Saved data entries

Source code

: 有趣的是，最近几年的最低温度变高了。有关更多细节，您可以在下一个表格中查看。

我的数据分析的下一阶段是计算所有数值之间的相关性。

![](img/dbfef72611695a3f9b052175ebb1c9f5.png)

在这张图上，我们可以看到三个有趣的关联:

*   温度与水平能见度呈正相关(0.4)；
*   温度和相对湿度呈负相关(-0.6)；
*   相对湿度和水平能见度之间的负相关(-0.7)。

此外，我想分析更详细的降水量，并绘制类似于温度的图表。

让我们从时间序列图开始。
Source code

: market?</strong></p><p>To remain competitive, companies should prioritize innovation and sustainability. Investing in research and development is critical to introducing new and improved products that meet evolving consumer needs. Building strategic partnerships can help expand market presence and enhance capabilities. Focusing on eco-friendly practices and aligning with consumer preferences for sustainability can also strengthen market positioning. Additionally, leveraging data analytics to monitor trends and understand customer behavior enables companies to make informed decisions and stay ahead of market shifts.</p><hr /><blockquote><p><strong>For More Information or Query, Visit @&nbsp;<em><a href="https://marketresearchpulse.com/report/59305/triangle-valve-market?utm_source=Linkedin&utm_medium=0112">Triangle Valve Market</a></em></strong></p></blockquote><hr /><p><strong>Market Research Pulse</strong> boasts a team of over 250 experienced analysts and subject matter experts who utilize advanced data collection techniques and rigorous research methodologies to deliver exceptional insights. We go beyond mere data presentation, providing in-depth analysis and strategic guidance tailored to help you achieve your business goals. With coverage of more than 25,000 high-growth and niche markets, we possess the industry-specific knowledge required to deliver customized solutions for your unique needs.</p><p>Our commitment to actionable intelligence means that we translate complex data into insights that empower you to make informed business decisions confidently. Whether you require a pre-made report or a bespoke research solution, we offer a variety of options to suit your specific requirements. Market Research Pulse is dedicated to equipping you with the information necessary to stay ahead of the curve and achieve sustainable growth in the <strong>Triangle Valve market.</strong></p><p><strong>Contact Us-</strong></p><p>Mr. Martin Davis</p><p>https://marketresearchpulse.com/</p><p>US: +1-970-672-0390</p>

● **What you will do**: Print the entries again so that each one matches exactly.

● **Expected answer**:
Source code

: 有趣的是，最近几年的最低温度变高了。有关更多细节，您可以在下一个表格中查看。

我的数据分析的下一阶段是计算所有数值之间的相关性。

![](img/dbfef72611695a3f9b052175ebb1c9f5.png)

在这张图上，我们可以看到三个有趣的关联:

*   温度与水平能见度呈正相关(0.4)；
*   温度和相对湿度呈负相关(-0.6)；
*   相对湿度和水平能见度之间的负相关(-0.7)。

此外，我想分析更详细的降水量，并绘制类似于温度的图表。

让我们从时间序列图开始。
Source code

: market?</strong></p><p>To remain competitive, companies should prioritize innovation and sustainability. Investing in research and development is critical to introducing new and improved products that meet evolving consumer needs. Building strategic partnerships can help expand market presence and enhance capabilities. Focusing on eco-friendly practices and aligning with consumer preferences for sustainability can also strengthen market positioning. Additionally, leveraging data analytics to monitor trends and understand customer behavior enables companies to make informed decisions and stay ahead of market shifts.</p><hr /><blockquote><p><strong>For More Information or Query, Visit @&nbsp;<em><a href="https://marketresearchpulse.com/report/59305/triangle-valve-market?utm_source=Linkedin&utm_medium=0112">Triangle Valve Market</a></em></strong></p></blockquote><hr /><p><strong>Market Research Pulse</strong> boasts a team of over 250 experienced analysts and subject matter experts who utilize advanced data collection techniques and rigorous research methodologies to deliver exceptional insights. We go beyond mere data presentation, providing in-depth analysis and strategic guidance tailored to help you achieve your business goals. With coverage of more than 25,000 high-growth and niche markets, we possess the industry-specific knowledge required to deliver customized solutions for your unique needs.</p><p>Our commitment to actionable intelligence means that we translate complex data into insights that empower you to make informed business decisions confidently. Whether you require a pre-made report or a bespoke research solution, we offer a variety of options to suit your specific requirements. Market Research Pulse is dedicated to equipping you with the information necessary to stay ahead of the curve and achieve sustainable growth in the <strong>Triangle Valve market.</strong></p><p><strong>Contact Us-</strong></p><p>Mr. Martin Davis</p><p>https://marketresearchpulse.com/</p><p>US: +1-970-672-0390</p>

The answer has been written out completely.